Family Bank commits Ksh. 6 billion to agriculture
The family bank has committed Ksh 6 billion to extend affordable credit to agribusinesses across 17 counties.
The Counties targeted include Homa Bay, Migori, Kisii, Kisumu, Siaya, Kakamega, Bungoma, Busia, Vihiga, Kitui, Makueni, Taita Taveta, Isiolo, Marsabit, Turkana, Garissa and Wajir
The funding will be channeled through the USAID’s pay for performance initiative under the Kenya investment mechanism program.
The Kenya investment mechanism is a USAID program that unlocks capital for SME’sand smallholder farmers in Kenya and East Africa, in partnership with banks and other financing organizations
Targeted businesses for the funding include those in the agricultural value chains such as dairy, horticulture, livestock, and energy sectors, among others.
According to Family Bank Chief Executive Officer Rebecca Mbithi , despite the agricultural sector being a great contributor to the country’s economy, various challenges continue to hinder the sector’s growth.
“The agri-business sector faces challenges accessing affordable credit and technical support. Through this partnership, we will provide affordable credit and capacity building to our SME customers to nurture sustainable agri-businesses,” said Family Bank Chief Executive Officer Rebecca Mbithi.
She added that such private partnerships are essential, especially in the wake of the COVID-19 constraints on the Kenyan agricultural market, to ensure timely and continued operation of the food supply chain.
In charge of USAID’s Kenya Investment Mechanism, Roger Bird said the organization is constantly seeking partnerships with organizations eager to finance agribusiness.
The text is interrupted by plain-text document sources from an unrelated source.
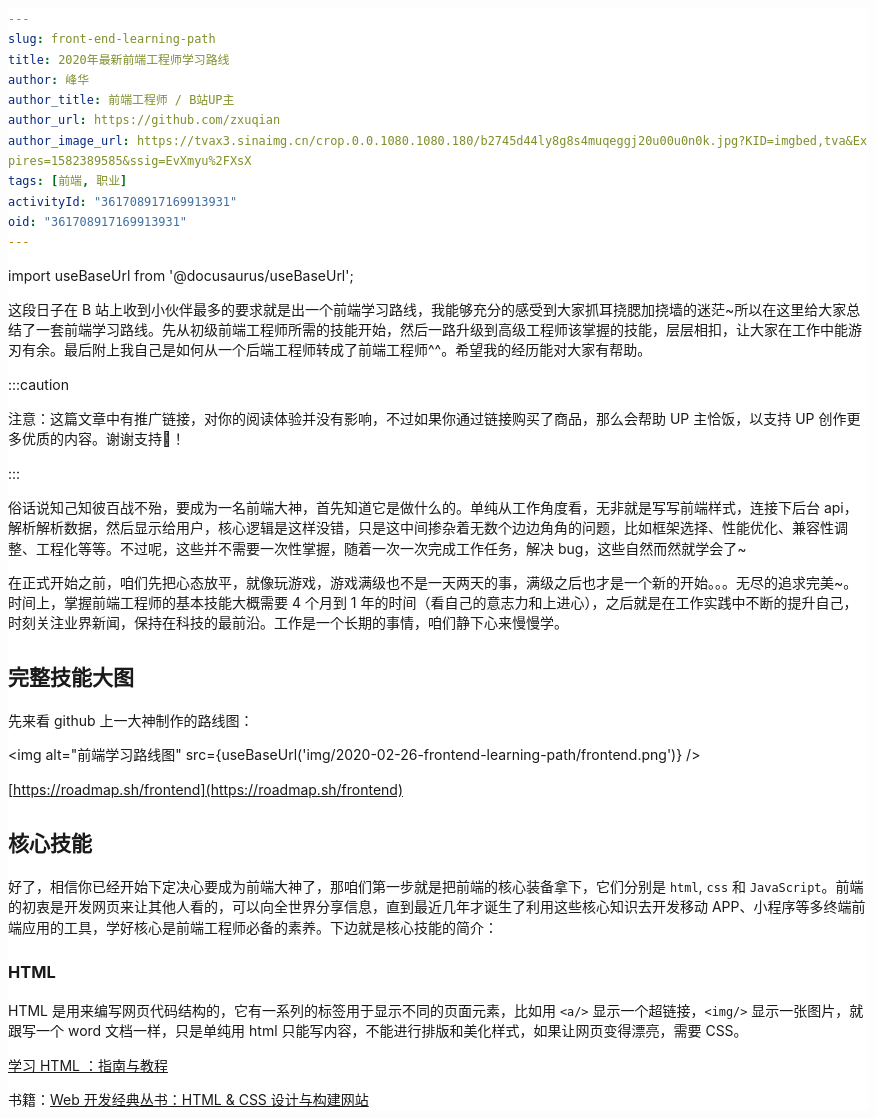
 ```yaml
---
slug: front-end-learning-path
title: 2020年最新前端工程师学习路线
author: 峰华
author_title: 前端工程师 / B站UP主
author_url: https://github.com/zxuqian
author_image_url: https://tvax3.sinaimg.cn/crop.0.0.1080.1080.180/b2745d44ly8g8s4muqeggj20u00u0n0k.jpg?KID=imgbed,tva&Expires=1582389585&ssig=EvXmyu%2FXsX
tags: [前端, 职业]
activityId: "361708917169913931"
oid: "361708917169913931"
---
```


import useBaseUrl from '@docusaurus/useBaseUrl';

这段日子在 B 站上收到小伙伴最多的要求就是出一个前端学习路线，我能够充分的感受到大家抓耳挠腮加挠墙的迷茫~所以在这里给大家总结了一套前端学习路线。先从初级前端工程师所需的技能开始，然后一路升级到高级工程师该掌握的技能，层层相扣，让大家在工作中能游刃有余。最后附上我自己是如何从一个后端工程师转成了前端工程师^^。希望我的经历能对大家有帮助。

:::caution

注意：这篇文章中有推广链接，对你的阅读体验并没有影响，不过如果你通过链接购买了商品，那么会帮助 UP 主恰饭，以支持 UP 创作更多优质的内容。谢谢支持🍙！

:::

俗话说知己知彼百战不殆，要成为一名前端大神，首先知道它是做什么的。单纯从工作角度看，无非就是写写前端样式，连接下后台 api，解析解析数据，然后显示给用户，核心逻辑是这样没错，只是这中间掺杂着无数个边边角角的问题，比如框架选择、性能优化、兼容性调整、工程化等等。不过呢，这些并不需要一次性掌握，随着一次一次完成工作任务，解决 bug，这些自然而然就学会了~

在正式开始之前，咱们先把心态放平，就像玩游戏，游戏满级也不是一天两天的事，满级之后也才是一个新的开始。。。无尽的追求完美~。时间上，掌握前端工程师的基本技能大概需要 4 个月到 1 年的时间（看自己的意志力和上进心），之后就是在工作实践中不断的提升自己，时刻关注业界新闻，保持在科技的最前沿。工作是一个长期的事情，咱们静下心来慢慢学。



## 完整技能大图

先来看 github 上一大神制作的路线图：

<img alt="前端学习路线图" src={useBaseUrl('img/2020-02-26-frontend-learning-path/frontend.png')} />

[https://roadmap.sh/frontend](https://roadmap.sh/frontend)

## 核心技能

好了，相信你已经开始下定决心要成为前端大神了，那咱们第一步就是把前端的核心装备拿下，它们分别是 `html`, `css` 和 `JavaScript`。前端的初衷是开发网页来让其他人看的，可以向全世界分享信息，直到最近几年才诞生了利用这些核心知识去开发移动 APP、小程序等多终端前端应用的工具，学好核心是前端工程师必备的素养。下边就是核心技能的简介：

### HTML

HTML 是用来编写网页代码结构的，它有一系列的标签用于显示不同的页面元素，比如用 `<a/>` 显示一个超链接，`<img/>` 显示一张图片，就跟写一个 word 文档一样，只是单纯用 html 只能写内容，不能进行排版和美化样式，如果让网页变得漂亮，需要 CSS。

[学习 HTML ：指南与教程](https://developer.mozilla.org/zh-CN/docs/learn/HTML)

书籍：[Web 开发经典丛书：HTML & CSS 设计与构建网站](https://union-click.jd.com/jdc?e=&p=AyIGZRhaFgsaB1MfXRAyEgRXHV0RBxA3EUQDS10iXhBeGlcJDBkNXg9JHU4YDk5ER1xOGRNLGEEcVV8BXURFUFdfC0RVU1JRUy1OVxUBEAFTH14XMkVlIwEHcFJ2ZDR9L0tAEGwIBRASC2ILWStaJQITBlYZWhIEEw5lK1sSMkBpja3tzaejG4Gx1MCKhTdUK1sRCxEBUx9SEAsQDlYrXBULIgdcHFscAhUDXRJTe0MiN2UYayUyEjdWKxl7CxIEUBwJEgtBD1QSXhFWFldVTFIdCxpTBx9TFlBAB1ErWRQDFg4%3D)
The USAID-Family Bank partnership will enable the creation of new financing products that better fit the cash collection cycle of agribusinesses in the selected counties.
Family Bank has a similar deal with Performeter Agribusiness and Ndumberi Dairy Farmers Co-operative Society set to double dairy farmers’ milk production to 30,000 litres per day through a fodder financing agreement.